**EXERCISES**
1 > In the forum thread on the Ring, what did the ring do in response to Sauron's summons?
2 > Duplicate the part of the forum thread starting at "## Tyaronumen (May" and ending at "and their purpose.".
3 > Rewrite more briefly the paragraph of the forum thread that begins "It is because to Iluvatar", keeping its main facts.

**TEXT SECTION**
- Opening Delimiter -

The ring wants to get back to Sauron.

Sauron imparted his nature into it. When he came back into power as the Necromancer of Mirkwood, he "summoned" it. The ring responded to Sauron by abandoning Gollum.

And as chance would have it, that was the exact moment that Bilbo happened along. _If chance you call it._ That was the last thing Sauron (or the ring) would have wanted.

Later when Frodo recieved the ring, it got him into trouble all the time-- because it wanted to reveal the bearer publicly so that it could get back to Sauron.


----------



## Goro Shimura (May 1, 2002)

> _Originally posted by Gothmog _
> *So if the decisions as to the path of the Ring and the make-up of the Fellowship is down to the intervention of 'Higher Powers' then this proves that the Council played no real part and therefore was a farce and that even Elrond did little of note as others told him what to do and say. *


Frodo did not have to accept the task that was appointed to him. The Free Peoples did not have to "play along" with whatever force it was that gave them the opportunity to destroy the ring.



Analogy: (NOT an allegory!!)

You are completely broke, hungry, and homeless.

Fate (ie God or the Gods-- whatever) has so ordered things that you have an opportunity to win the Lottery. All you have to do is drive to a certain state and buy a ticket.

However you don't know all the facts. Fate has brought about a "coincidental" meeting between you and 2 old college buddies of yours. After talking for a few hours at a diner, you all realize you have this incredibly opportunity.

One of your friends offers to loan you his car. The other gives you enough gas money to make it to the state so you can buy your ticket.

At the end of the meeting you have all decided together what to do. You set off the next morning to go get your ticket.

The End



In this example, you don't have to go-- and your friends are free to decide you're crazy. They don't have to help you.

But you all choose to cooperate with Fate.

And you live happily ever after with your millions of dollars.

Is this a farce? Has Fate compromised your free will in this scenario?


----------



## Tyaronumen (May 2, 2002)

> _Originally posted by Ancalagon _
> *
> Why is this? Why does Iluvatar not take a more active interest in his creation? Is it because he is not responsible for providence within Arda but the Valar are. What goes on within the confines of Arda is the responsiblity of the Valar, this is their creation, their responsibility and their purpose.
> 
> *



It is because to Iluvatar, the separation between himself and his creations is superficial. The active interest of all of the 'other actors' in Ea IS the interest of Iluvatar at work. He is entirely responsible for all that occurs within Arda.

Basically -- playing hide and seek with himself.

That's how I feel about the matter.


----------



## Gothmog (May 2, 2002)

> _Originally posted by Goroshimura _
> *Frodo did not have to accept the task that was appointed to him. The Free Peoples did not have to "play along" with whatever force it was that gave them the opportunity to destroy the ring.
> 
> 
> ...



So in what way does this change the view that the Council was a Farce?

- Closing Delimiter -

**SOURCE DATA**
- Opening Delimiter -

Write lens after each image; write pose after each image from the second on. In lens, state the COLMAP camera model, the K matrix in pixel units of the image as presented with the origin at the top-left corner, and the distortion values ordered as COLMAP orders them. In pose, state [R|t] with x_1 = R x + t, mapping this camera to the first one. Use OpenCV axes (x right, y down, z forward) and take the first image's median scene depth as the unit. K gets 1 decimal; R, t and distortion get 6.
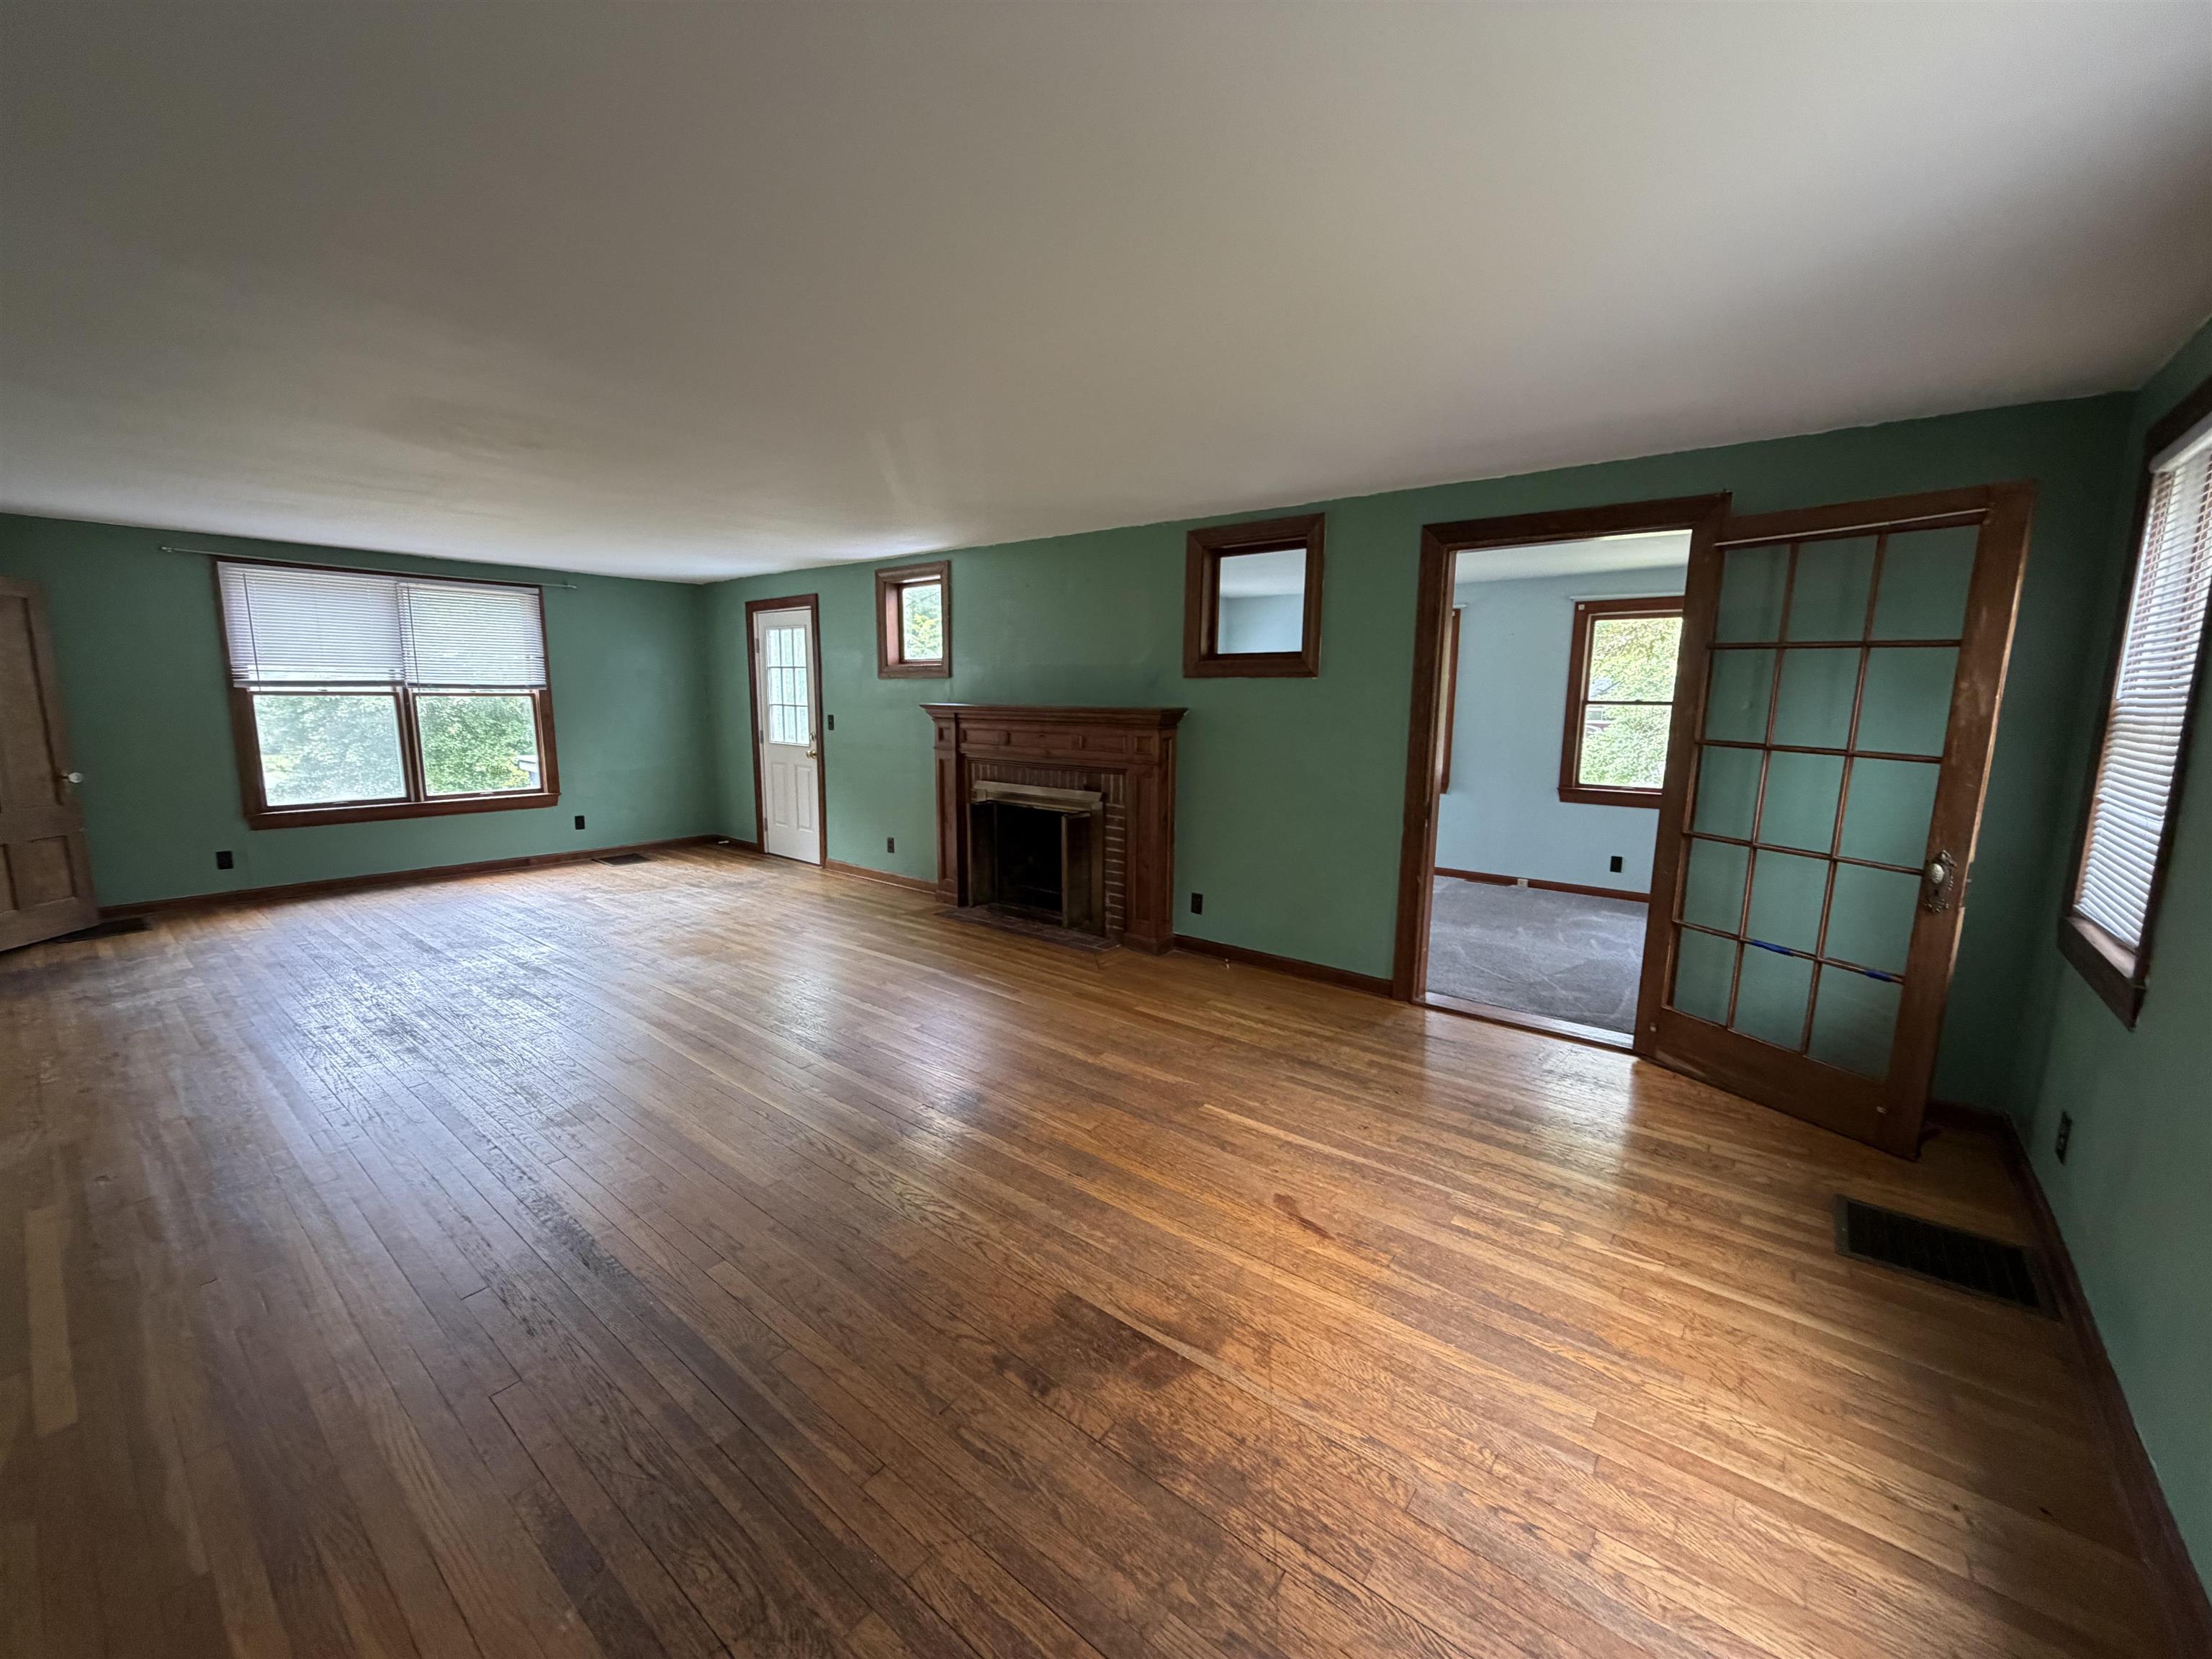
lens RADIAL K [[887.0, 0, 1108.4], [0, 887.0, 834.5], [0, 0, 1]] dist [-0.000779, -0.000103]
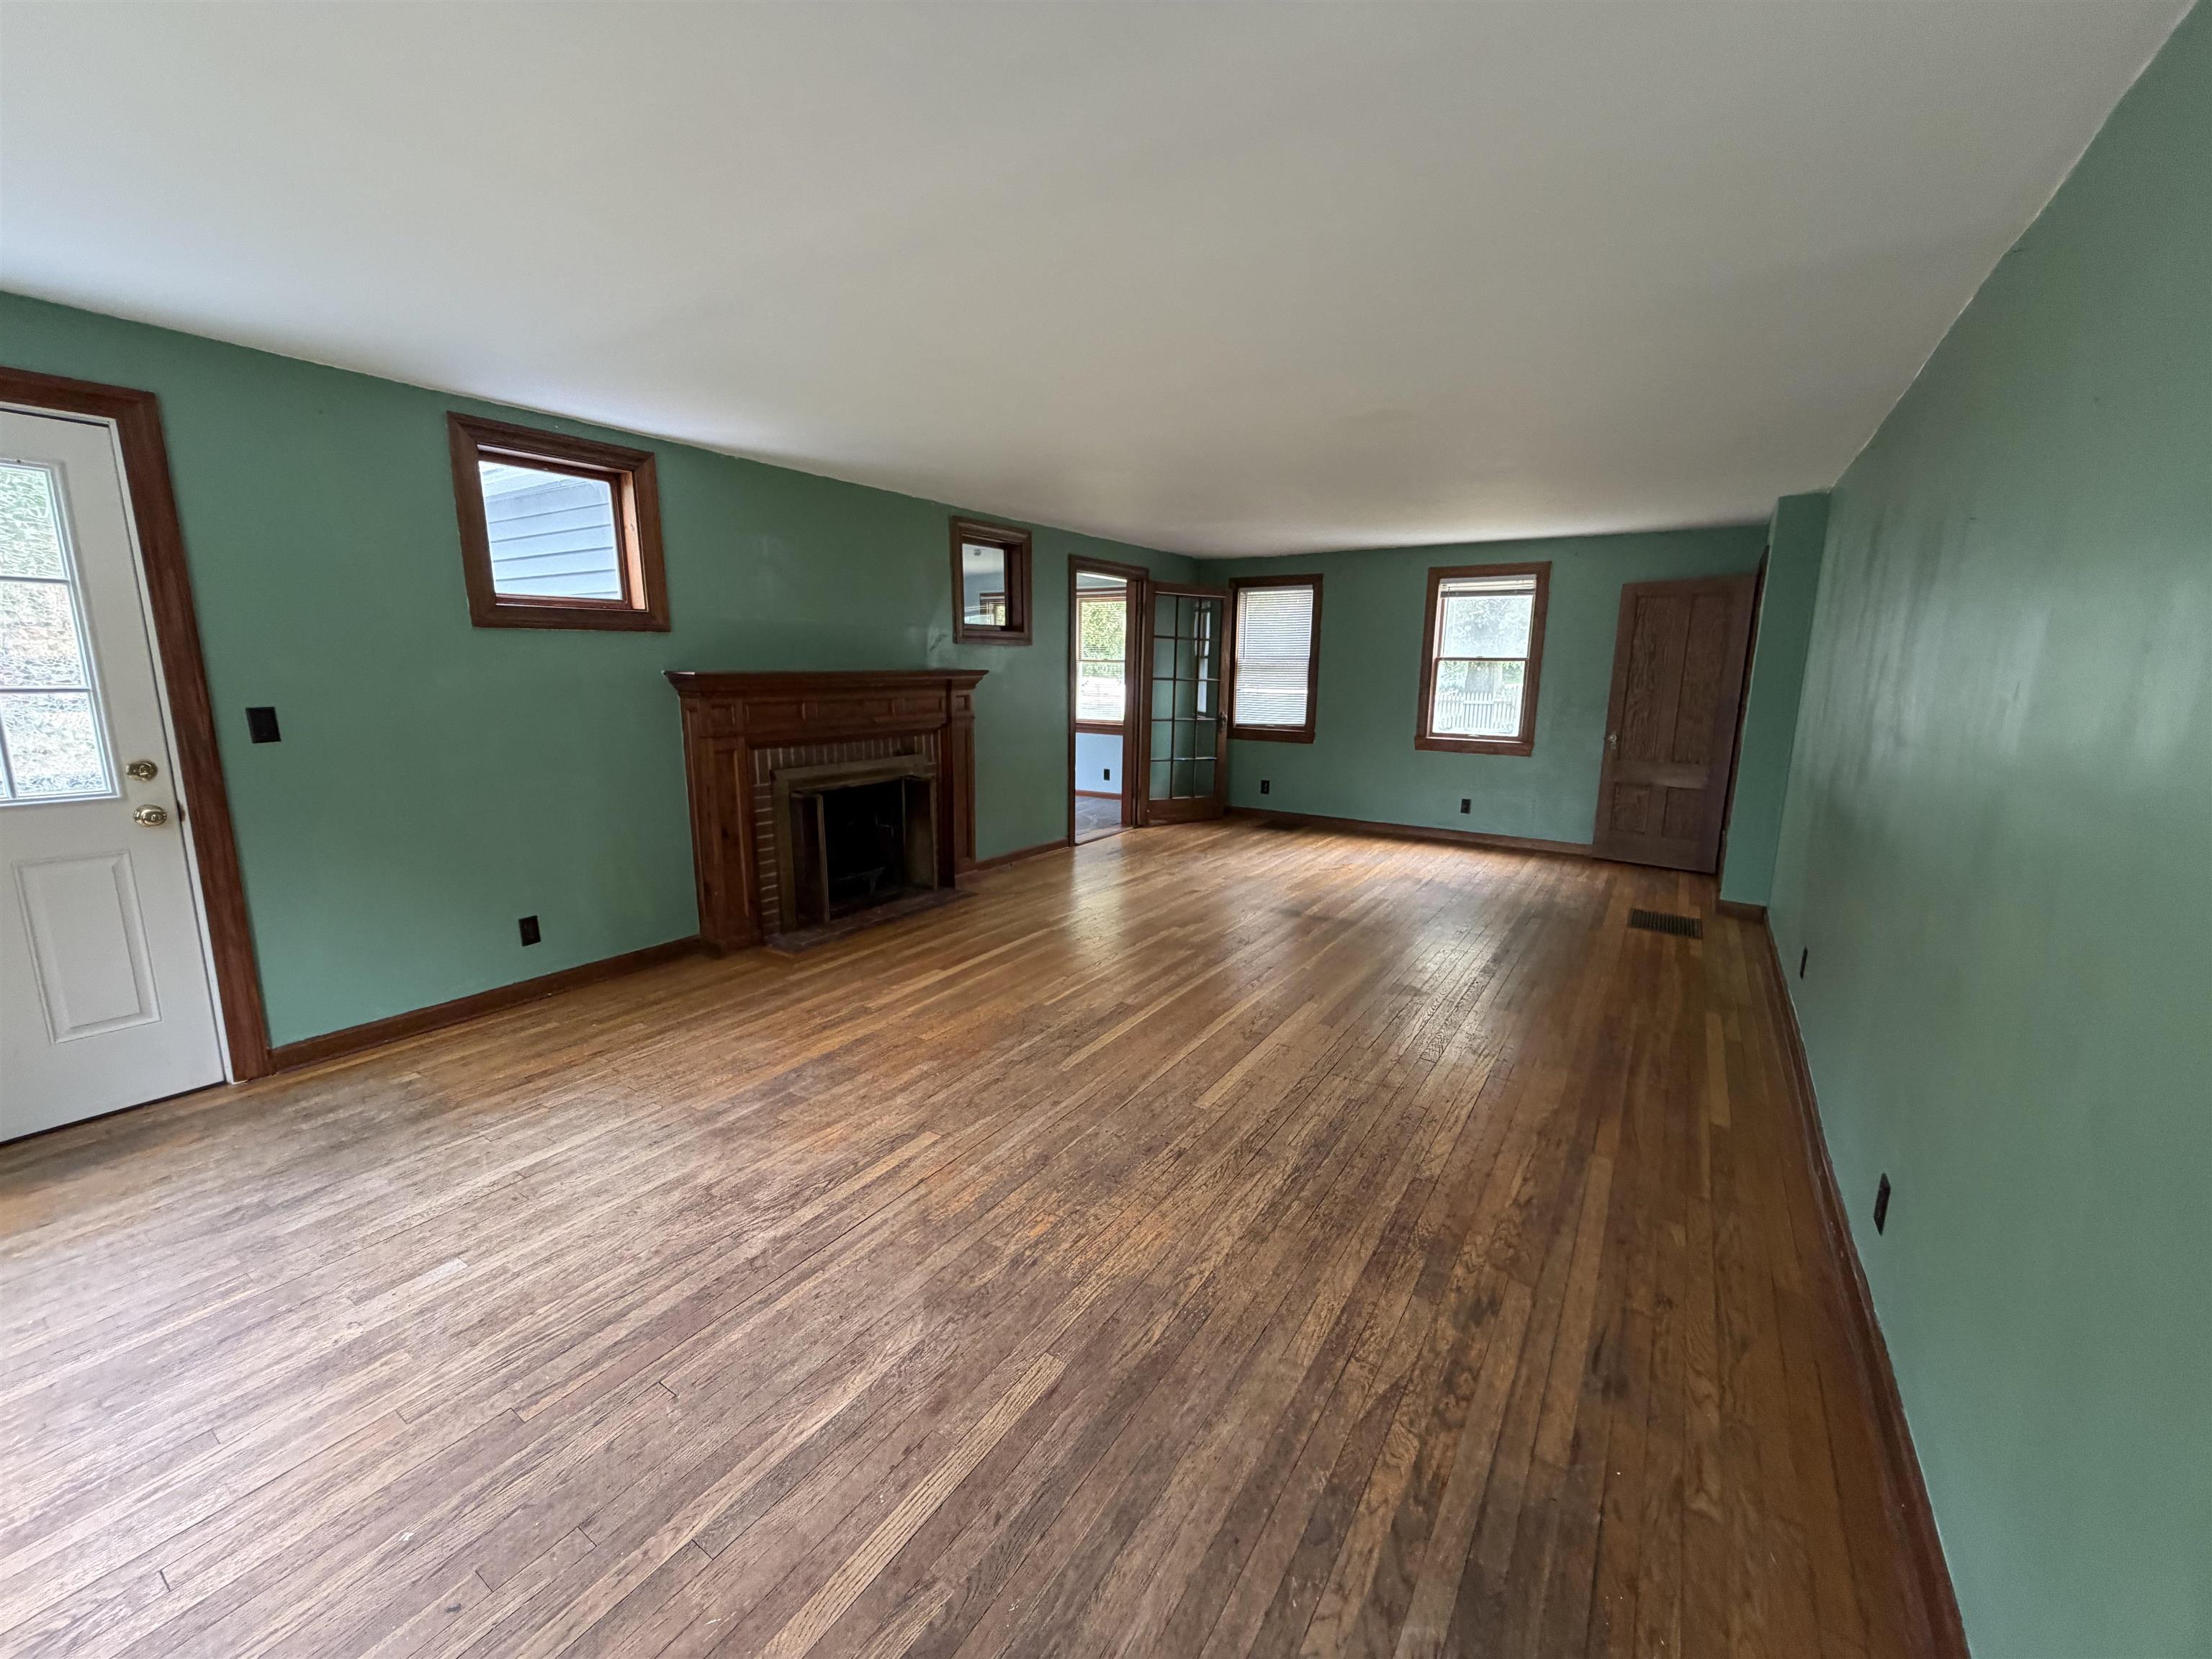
lens RADIAL K [[887.0, 0, 1106.5], [0, 887.0, 827.7], [0, 0, 1]] dist [-0.000779, -0.000103]
pose [[-0.095468, -0.199814, 0.975172, -0.978107], [0.140901, 0.967070, 0.211948, -0.141699], [-0.985410, 0.157636, -0.064170, 0.805623]]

- Closing Delimiter -

**ANSWERS FOR EACH ITEM**
1 > It abandoned Gollum.

2 >
## Tyaronumen (May 2, 2002)

> _Originally posted by Ancalagon _
> *
> Why is this? Why does Iluvatar not take a more active interest in his creation? Is it because he is not responsible for providence within Arda but the Valar are. What goes on within the confines of Arda is the responsiblity of the Valar, this is their creation, their responsibility and their purpose.

3 > To Iluvatar, the separation between himself and his creations is superficial. The other actors' interest in Ea is his own interest at work, so he is wholly responsible for everything in Arda.